Midwives bring birth back to Nunavik
In a remote northern community in the province of Quebec, Ryerson midwifery professor Vicki Van Wagner is seeing the benefits of bringing birth back home.
For generations, women in Nunavik, the Inuit region of northern Quebec, were flown from their homes to Montreal or Moose Factory at about 36 weeks gestation in order to have a hospital birth. This kept families apart for weeks or months, isolated young mothers during one of the most vulnerable times in their lives, and put them at risk for social and emotional problems that are amplified when the young mothers feel unsupported.
Now, this is all changing. The Inuulitsivik Health Centre has been training midwives within the northern communities of Nunavik with the support of Ryerson professors. Today, on average, 86 per cent of babies birthed by Inuit women are born in the region and attended to by indigenous midwives. A previous research project by Van Wagner studied the outcomes from 2000-2007. She is now updating that information for 2007-2015, and is working on a grant application that would study results in indigenous communities across Canada.
Bringing birth back to the community is important culturally, said Van Wagner. Sending the women away to large urban centres to birth is seen as "colonialist" within the community.
"In Inuit culture, birth is a celebration for the whole community," said Van Wagner. "It's something you do surrounded by family, having your partner or your mother there, and even your kids there if you want to." In addition to the cultural aspect, the research is showing that it is just as safe to birth within the community. In fact, birthing within Nunavik means that women who might otherwise forego prenatal care, because they were afraid of being sent away to birth, are now actively engaging in the process. Overall, pre-term labour, perinatal outcomes, and breastfeeding rates are all showing an improvement over birthing outside the community.
Van Wagner explained that previous pregnancies and the young age of expectant mothers make them less likely to experience complications in childbirth, than mothers in larger urban centres where women are delaying childbirth well into their 30s. "The average age for having a first baby here is 19," said Van Wagner, in a telephone call from the midwifery clinic in Nunavik. "And most women have more than one child. Both of these factors make birth safer." The establishment of mother-child care in the community contributes to the overall improvement of health, as the midwives also support better general community health programs and preventive care such as Pap tests.

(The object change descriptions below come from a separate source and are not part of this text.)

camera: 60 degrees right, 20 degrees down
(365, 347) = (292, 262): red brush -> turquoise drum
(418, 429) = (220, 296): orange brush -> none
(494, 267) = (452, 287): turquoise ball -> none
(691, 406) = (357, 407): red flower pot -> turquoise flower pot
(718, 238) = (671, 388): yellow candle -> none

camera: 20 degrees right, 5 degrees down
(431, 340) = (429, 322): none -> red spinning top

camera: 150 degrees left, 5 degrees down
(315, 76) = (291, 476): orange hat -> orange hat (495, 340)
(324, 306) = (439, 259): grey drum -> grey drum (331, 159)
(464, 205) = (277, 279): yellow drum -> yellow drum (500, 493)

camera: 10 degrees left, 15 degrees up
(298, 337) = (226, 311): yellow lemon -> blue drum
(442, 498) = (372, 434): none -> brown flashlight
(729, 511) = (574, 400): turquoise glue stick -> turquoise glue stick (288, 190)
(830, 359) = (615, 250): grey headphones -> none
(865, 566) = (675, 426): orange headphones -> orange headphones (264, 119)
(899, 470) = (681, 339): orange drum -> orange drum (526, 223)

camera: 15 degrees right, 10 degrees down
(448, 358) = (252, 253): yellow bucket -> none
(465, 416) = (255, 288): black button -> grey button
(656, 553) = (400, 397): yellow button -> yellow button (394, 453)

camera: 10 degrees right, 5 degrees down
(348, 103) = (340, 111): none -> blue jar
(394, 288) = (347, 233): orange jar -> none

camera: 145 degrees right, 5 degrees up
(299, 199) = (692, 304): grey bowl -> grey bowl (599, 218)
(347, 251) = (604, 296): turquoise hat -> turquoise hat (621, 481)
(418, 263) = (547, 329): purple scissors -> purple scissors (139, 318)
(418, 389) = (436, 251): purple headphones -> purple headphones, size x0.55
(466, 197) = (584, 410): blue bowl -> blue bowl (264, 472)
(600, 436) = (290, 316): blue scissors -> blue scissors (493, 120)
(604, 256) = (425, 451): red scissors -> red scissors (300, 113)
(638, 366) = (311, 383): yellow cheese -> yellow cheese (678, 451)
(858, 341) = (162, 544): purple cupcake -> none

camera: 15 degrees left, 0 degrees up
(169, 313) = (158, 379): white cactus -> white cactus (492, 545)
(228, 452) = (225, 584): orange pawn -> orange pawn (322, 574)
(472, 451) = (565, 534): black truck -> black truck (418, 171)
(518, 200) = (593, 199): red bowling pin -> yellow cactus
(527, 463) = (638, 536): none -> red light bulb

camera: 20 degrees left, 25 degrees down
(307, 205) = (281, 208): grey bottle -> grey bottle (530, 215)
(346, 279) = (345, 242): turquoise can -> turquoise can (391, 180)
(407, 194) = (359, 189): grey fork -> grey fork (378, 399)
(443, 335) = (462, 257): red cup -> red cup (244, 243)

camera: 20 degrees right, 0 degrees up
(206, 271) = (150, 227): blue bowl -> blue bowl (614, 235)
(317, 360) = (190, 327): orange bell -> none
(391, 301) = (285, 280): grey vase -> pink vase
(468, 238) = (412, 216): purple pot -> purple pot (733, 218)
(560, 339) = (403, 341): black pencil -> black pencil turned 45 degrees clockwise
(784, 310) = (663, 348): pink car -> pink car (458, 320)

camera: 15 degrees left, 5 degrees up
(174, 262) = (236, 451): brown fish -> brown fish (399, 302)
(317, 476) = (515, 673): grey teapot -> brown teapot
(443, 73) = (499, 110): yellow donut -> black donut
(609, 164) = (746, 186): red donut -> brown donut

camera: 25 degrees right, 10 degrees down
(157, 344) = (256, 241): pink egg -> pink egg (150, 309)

The kind of on-the-job training that the northern midwives receive through the program established with the Inuulitsivik Health Centre is perfect for the local women, who often have families and would otherwise be reluctant to leave their community for training.
While the push to bring birth back to the community was cultural and motivated by traditional values, the medical training that the midwives receive is very modern.
Van Wagner notes that the midwives are trained in emergency skills. "If a baby needs resuscitating, the midwives will do it. Midwives are usually the lead in care with mothers and babies. They are really mixing traditional knowledge and medical skills very well."